Of course, motorcycles aren’t exactly a new-fangled concept for Filipino commuters. Habal-habal, an informal (and illegal) motorcycle-taxi service, has operated for decades in the country. But according to Tham, this is where Angkas can shine – by offering a legitimised motorcycle-based commuter experience.

“We are looking at new and innovative ways of doing things. People riding bikes, it’s been around for a long time. We want to make it more professional and safer,” she said in an interview with ABS-CBN News.

To this end, Angkas drivers must undergo a rigorous training process in both driving and customer service. Company standards seem to be fairly high: of 60,000 driver applicants, so far only 27,000 have made the cut.

Competitive pricing also makes Angkas appealing. With a minimum base fare of 50 pesos ($0.98) for the first two kilometers and ten pesos ($0.2) for each succeeding kilometer, Angkas fares easily trump those of Grab.


Still, others are not so easily impressed.

In November 2017, the Land Transportation Franchising and Regulatory Board suspended the ride-sharing service’s operations because it had no business permit, leading Tham and her board to temporarily rebrand the company as a parcel delivery service.

In December 2018, the Supreme Court issued a temporary restraining order against Angkas due to safety concerns.

Despite these setbacks, demand for Angkas remains high. And thankfully for Manila’s tide of commuters, the Department of Transportation allowed the company to resume Metro Manila operations on a provisional basis in May 2019.

A transportation trailblazer

Tham, who used to work for Grab Philippines, stresses that Angkas’ foremost goal is to provide Metro Manila with a tangible solution to the transport crisis. For her, this begins with debunking the myth that motorcycles are unsafe.

“When government says that motorcycles are really dangerous, I think the danger is not the motorcycle itself, because the motorcycle can be ridden in a way that is safe and responsible,” she said, speaking with ABS-CBN News.

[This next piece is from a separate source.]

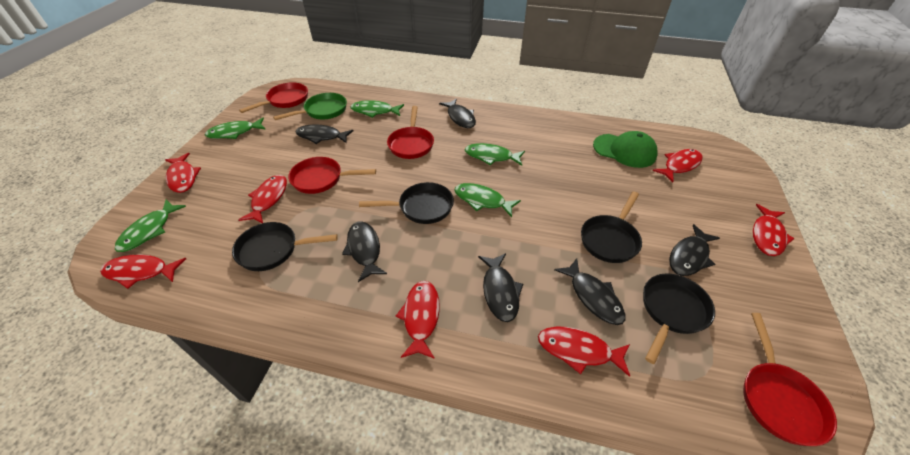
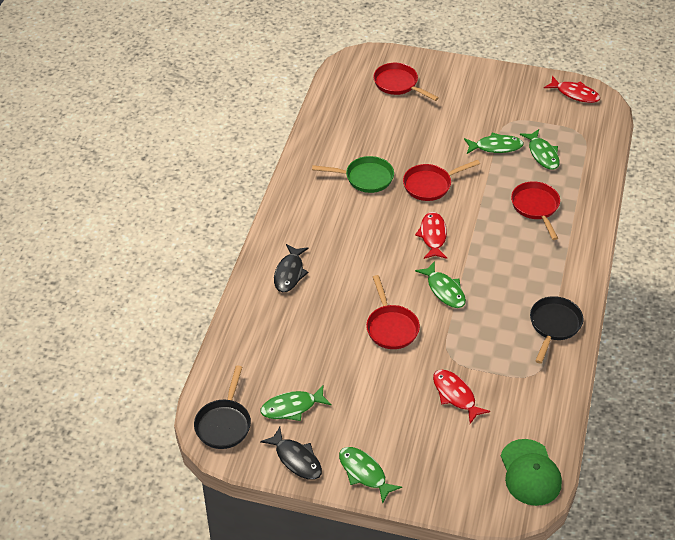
black fish: [295,124,353,144] [342,221,387,282] [439,99,476,128] [478,253,523,322] [555,259,625,325] [669,224,720,276] = 6 -> [260,427,322,480] [274,244,309,292] = 2
black pan: [232,222,338,271] [359,182,454,224] [581,192,642,263] [643,273,715,364] = 4 -> [194,366,251,449] [530,296,583,364] = 2
red fish: [100,254,186,289] [165,153,201,193] [238,175,287,223] [396,281,440,359] [538,327,630,377] [652,149,703,182] [753,204,795,256] = 7 -> [415,212,447,259] [433,370,490,424] [544,76,600,103] = 3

After that, it’s all about expansion. Currently, Angkas plans to extend its operations to provincial areas. They have already embarked on a six-month pilot test in Metro Cebu, but they are looking to enter the transportation markets in Davao City, Cagayan de Oro and Batangas.

Additionally, Tham looks forward to launching Angkas Buhay, the country’s first motorcycle-based ambulance emergency service. Fully-trained drivers will stabilise patients until secondary medical support comes.

More motorcycle-based taxi services are set to enter the Philippine market, such as the Indonesian-owned Gojek and the homegrown Sampa. But Angkas clearly has a head start. Not only have they a few years of strong positioning and delivering on their promise, they’ve brought hope to millions that traffic can be overcome, one motorcycle ride at a time.